Dazu kommt erschwerend, dass auf dem Döbele ein zum Teil öffentliches Parkhaus geplant ist und somit weiter mit verkehrspolitischen Chaos-Tagen zu rechnen ist. Klar ist für uns aber auch: Wollen wir die PKW-Flut zumindest deutlich eindämmen, müssen wir unseren Bürgerinnen und Bürgern vernünftige Alternativen anbieten. Und die sollten unserer Meinung nach beispielsweise sein: Noch besser vertakteter Busverkehr – weg mit dem Tarif-Dschungel – hin zu einem sozialverträglichen Preis, am besten sogar zum Nulltarif, wie es andere Städte zum Teil schon vormachen. Das wird unser Verkehrsproblem nicht gänzlich lösen, aber sicher dazu beitragen, die Situation deutlich zu entschärfen und halbwegs in die richtigen Bahnen zu lenken. Natürlich ist auch der Ausbau weiterer Fahrradstraßen, verbunden mit einer deutlich verbesserten Rad-Infrastruktur, schnellstmöglich voranzutreiben, und auch die berechtigten Belange unserer FußgängerInnen, die oft in den Hintergrund geraten, sind zu berücksichtigen.

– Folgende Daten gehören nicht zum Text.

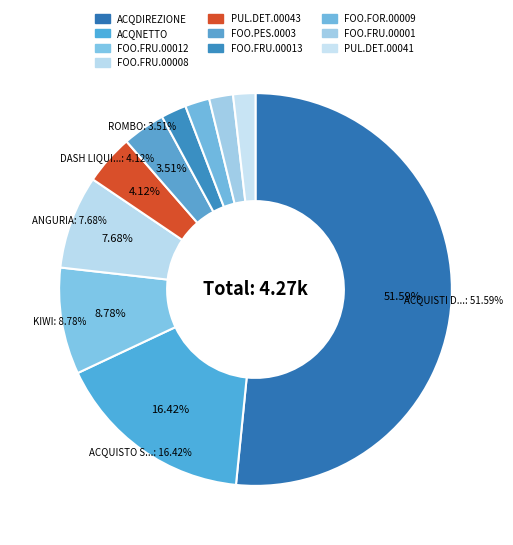

What is the smallest slice in the pie chart?

PUL.DET.00041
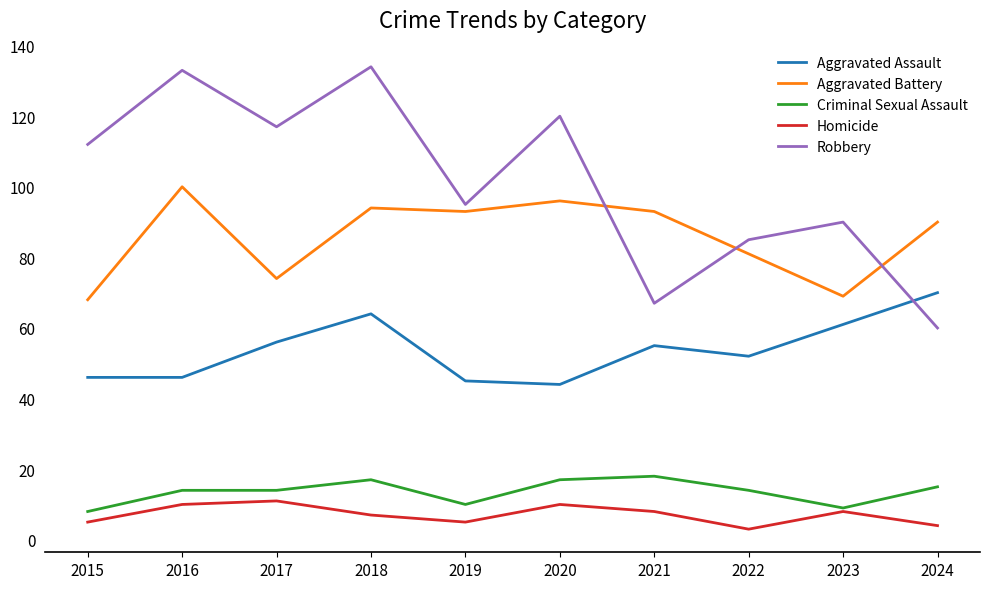

How many series are shown in this chart?

5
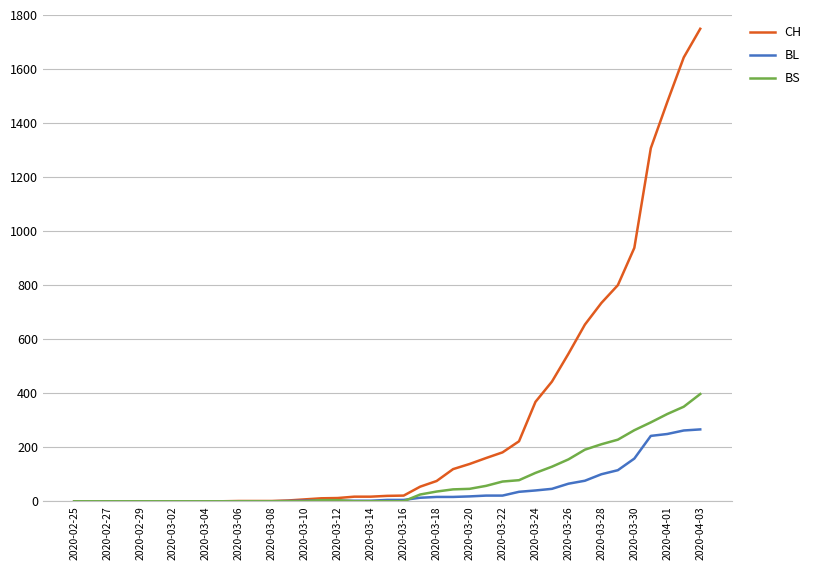

Rank the series by their maximum value, from lowest to highest.

BL, BS, CH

Kolleginnen und Kollegen: Wir stehen fraglos vor einem gesamtgesellschaftlichen Transformationsprozess, wie ihn auch unsere Stadt in den vergangenen Jahrzehnten so noch nicht erlebt hat. Und der erfordert mutige und vorausschauende Entscheidungen, wenn wir unseren Nachkommen eine halbwegs lebenswerte Welt übergeben wollen. Dazu eine Anmerkung zum Schluß: Wir sollten die jungen Aktivisten und Aktivistinnen von Fridays for Future und auch der letzten Generation sehr ernst nehmen und sie weitestmöglich in Beteiligungs- und Entscheidungsprozesse mit einbinden. Über diverse Aktionsformen der jungen Leute kann man unterschiedlicher Meinung sein, aber sie – wie auch in unseren Breitengraden festzustellen ist – sogar unter Terrorismusverdacht zu stellen, ist völlig neben der Spur und trägt nur zu einer weiteren Spaltung der Gesellschaft bei. Und daran kann uns nicht gelegen sein.